As autoridades egípcias também alertaram durante meses contra a ofensiva militar de Israel em Rafah, dizendo que poderia ser catastrófica para os civis em Gaza.

Eli Shaked, antigo embaixador israelita no Cairo, disse que uma das principais preocupações do Egipto era que as operações israelitas pudessem levar os habitantes de Gaza a inundar a fronteira. Enquanto essa perspectiva permanecer distante, qualquer descontentamento que a operação de Israel no Corredor de Filadélfia suscite no Egipto poderá provavelmente ser gerido, disse Shaked.

“Tanto Israel como o Egipto compreendem os seus verdadeiros interesses”, acrescentou. “Há tensão, decepção e frustração de ambos os lados – mas eles estão tentando mantê-los sob controle.”

Os responsáveis ​​militares israelitas têm geralmente evitado parecer acusar o Egipto de não ter reprimido o contrabando transfronteiriço, o que alguns analistas consideraram uma tentativa de evitar prejudicar os laços sensíveis e importantes entre os dois países.

Na noite de quarta-feira, o contra-almirante Daniel Hagari, porta-voz militar israelense, recusou-se a confirmar explicitamente que as forças israelenses haviam descoberto túneis transfronteiriços no corredor. Mas um oficial militar israelense, que informou os repórteres na quarta-feira sob condição de anonimato para cumprir o protocolo militar, disse que as tropas identificaram pelo menos 20 túneis que vão de Gaza ao Egito.

Uma das redes de túneis na área – cuja entrada ficava a 100 metros da passagem de Rafah – se estendia por quase um quilômetro e meio no subsolo, incluindo uma sala destinada a servir de esconderijo para militantes, disse o almirante Hagari. As forças israelenses demoliram o complexo do túnel com explosivos, acrescentou.

O oficial militar israelita disse que o “controlo táctico” não significava que as forças israelitas estivessem presentes em todos os pontos ao longo do Corredor Filadélfia. Mas ele disse que isso significava que Israel poderia efetivamente interromper as linhas de abastecimento do Hamas, que passam pela zona fronteiriça. As tropas israelitas, indicou, estavam a trabalhar para começar a desmantelar a rede de túneis na área de Rafah.
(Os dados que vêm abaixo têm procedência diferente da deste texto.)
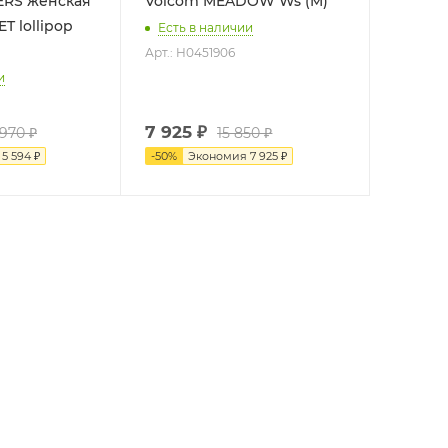
RS женская
Volcom MEADOW Ws (M)
T lollipop
Есть в наличии
Арт.: H0451906
и
7 925
₽
 970
₽
15 850
₽
я
5 594
₽
-
50
%
Экономия
7 925
₽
Na quarta-feira à noite, em resposta ao anúncio de Israel sobre o corredor, o canal estatal egípcio Al-Qahera News citou um alto funcionário não identificado dizendo “não há verdade” nas alegações de túneis sob a fronteira. Mas o funcionário não abordou diretamente a reivindicação de Israel de controlar o corredor, nem ameaçou novas ações diplomáticas.